More home purchases thanks to child allowance for home buyers
The figures come from an analysis by the Hamburg Institute for Urban, Regional, and Housing Research (Gewos). The institute also investigated which regions saw particularly high numbers of house purchases. The results clearly showed that the suburbs of large cities are particularly popular with buyers. Sales in the Pinneberg district near Hamburg rose by 23.6 percent, almost a quarter. More houses were also bought in Hamburg itself last year.
However, the Hanseatic city is an exception among the major cities. This is because the shortage of living space is already making itself felt here. The markets appear to have been swept clean. In most other major cities, on the other hand, sales figures declined slightly. The same applies to sales figures for condominiums. Here, sales fell by 0.8 percent. Germans therefore seem to increasingly prefer their own house in the suburbs to an apartment in the city.

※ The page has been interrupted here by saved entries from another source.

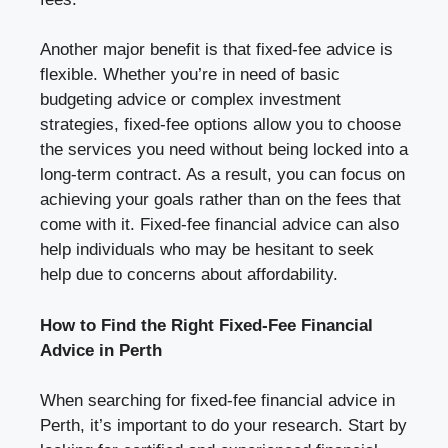
Another major benefit is that fixed-fee advice is
flexible. Whether you’re in need of basic
budgeting advice or complex investment
strategies, fixed-fee options allow you to choose
the services you need without being locked into a
long-term contract. As a result, you can focus on
achieving your goals rather than on the fees that
come with it. Fixed-fee financial advice can also
help individuals who may be hesitant to seek
help due to concerns about affordability.
How to Find the Right Fixed-Fee Financial
Advice in Perth
When searching for fixed-fee financial advice in
Perth, it’s important to do your research. Start by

Sales prices also rose. On average, a home cost €267,000 last year. That is 7.5 percent more than in the previous year. No wonder, then, that total sales of single-family and two-family homes rose to €66.3 billion – an increase of almost ten percent compared to the previous year.
Unfortunately, the high sales figures are not so much due to new construction as to existing properties changing hands. If demand remains similarly high in the coming years – which is to be expected at this point in time – then living space could soon become scarce even in the affluent suburbs of major cities.
How do we know that the child allowance for home buyers is also a reason for the rising sales figures?
Of course, the question now arises as to whether the child allowance for home buyers is actually responsible for the rise in sales figures. Experts at Gewos certainly think so. Sales figures skyrocketed in the second half of the year, when the subsidy was approved. Banks are also reporting high demand for the child allowance for home buyers.
It therefore remains exciting to see how sales figures will develop in the coming years. The subsidy, which gives families with children a total of €12,000 per child over a period of ten years when they build or buy a property, will remain in place until the end of 2020.